Fair debt collection practices are set forth in regulations that protect consumers from privacy violations and harassment by bill collectors.
Learn what the Consumer Financial Protection Bureau says about the right and wrong ways to collect a debt.
What Are Fair Debt Collection Practices?
The Fair Debt Collection Practices Act (FDCPA) sets forth what's allowed when it comes to debt collection. The law was enacted in 1977 and amended by the Financial Services Regulatory Relief Act of 2006. A new revision was released in October 2020 by the Consumer Financial Protection Bureau (CFPB) and is scheduled to take effect in December 2020. It adds social media and texting as permissible forms of contact.
How Fair Debt Collection Practices Work
Fair debt collection practices laid out by FDCPA affect third parties such as bill collectors—who collect on behalf of business clients. Still, it is important as a business owner to know about the law.
If one of your customers owes you money and you contact that customer to collect what's owed, the FDCPA doesn't protect the customer.
It's a good idea to follow the restrictions of this consumer protection act when you do contact customers who owe you money. If you hire a debt collection service, you could be sued if the collectors use unlawful tactics to collect money from your customers. Check the references of any collection agencies you use and make sure they don't use any of these illegal practices.
Every time a collections agency or other bill collector contacts a customer in relation to a debt owed to you, they must identify themselves and their company, and state that the purpose of the contact is to collect on a debt owed you.
If the debtor notifies you that they have an attorney, you must only contact the attorney, not the debtor directly.

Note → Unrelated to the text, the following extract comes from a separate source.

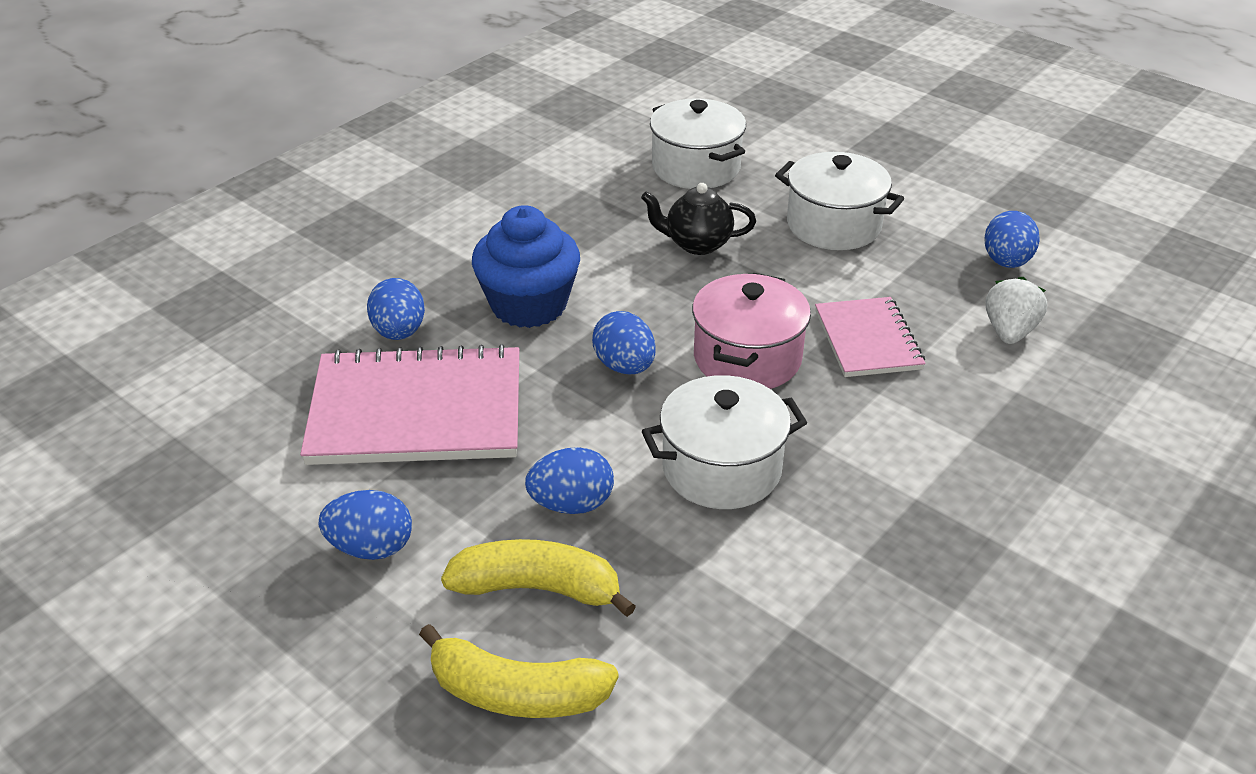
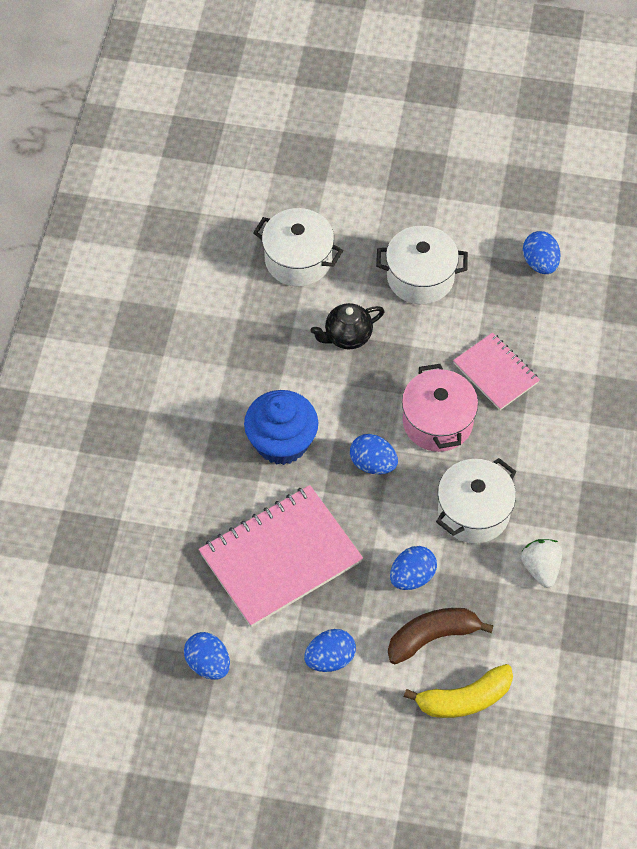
camera: 30 degrees left, 20 degrees up
blue egg [367,278,425,340] -> blue egg moved to [184,632,230,680]
yellow banana [441,539,636,617] -> brown banana [388,608,494,664]
white strawberry [986,277,1047,344] -> white strawberry moved to [521,539,562,588]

How the Fair Debt Collection Practices Act (FDCPA) Works
The "mini Miranda" disclosing that anything said on the call can be used to collect a debt is important to deliver at the beginning of a call. The FDCPA prohibits debt collectors from:
- Contacting someone else to talk about a debt (you can contact someone to locate the debtor). You cannot contact the debtor's mother or employer to ask them to help you collect. This prohibition does not apply to co-signers who guarantee a loan. Since they have signed on the debt, they may be contacted.
- Making a second contact with someone else about a debt in an attempt to locate the debtor.
- Communicating with a debtor at "inconvenient" times or places, such as phoning during the middle of the night or at the debtor's workplace.
- Contacting a debtor if you have received a "cease and desist" request, a notice that you must only communicate through the debtor's attorney, or a notice that the debtor refuses to pay the debt.
- Engaging in "harassing, oppressive, or abusive" contact, or threatening violence.
- Using profane language when attempting to collect on a debt.
- Falsely representing yourself or representing yourself as someone else, including an attorney or a government agency, in order to collect on the debt.
- Calling the debtor on the phone too often or after regular waking hours (i.e., 2 a.m.)
Debtors can and do initiate lawsuits against debt collectors who they perceive are engaging in harassment or other illegal tactics to collect on a debt.
The fact that your business is not strictly included in this law doesn't mean you are exempt from a lawsuit. A lawsuit stops the debt collection process and can force you to defend yourself against a suit, tying up more money and time.
Read as much as you can about the FDCPA and talk to your attorney about its provisions, before you start collecting on debts. Avoid any appearance or perception of harassment or invasion of privacy, in every contact with those who owe you money.
While the new 2020 provisions allow collectors to use social media, if the debtor asks you to stop, you must. All social media contact must remain private. No public posts can be made on a Facebook page or to a Twitter account.
- Fair debt collection practices are contained in the Fair Debt Collection Practices Act (FDCPA).
- New revisions to the act add social media and texting as ways you can contact a debtor.
- The law officially applies to debt collectors—not business owners—but it is wise to follow the rules anyway.
- Debtors have the right to sue if a debt collector fails to adhere to the law.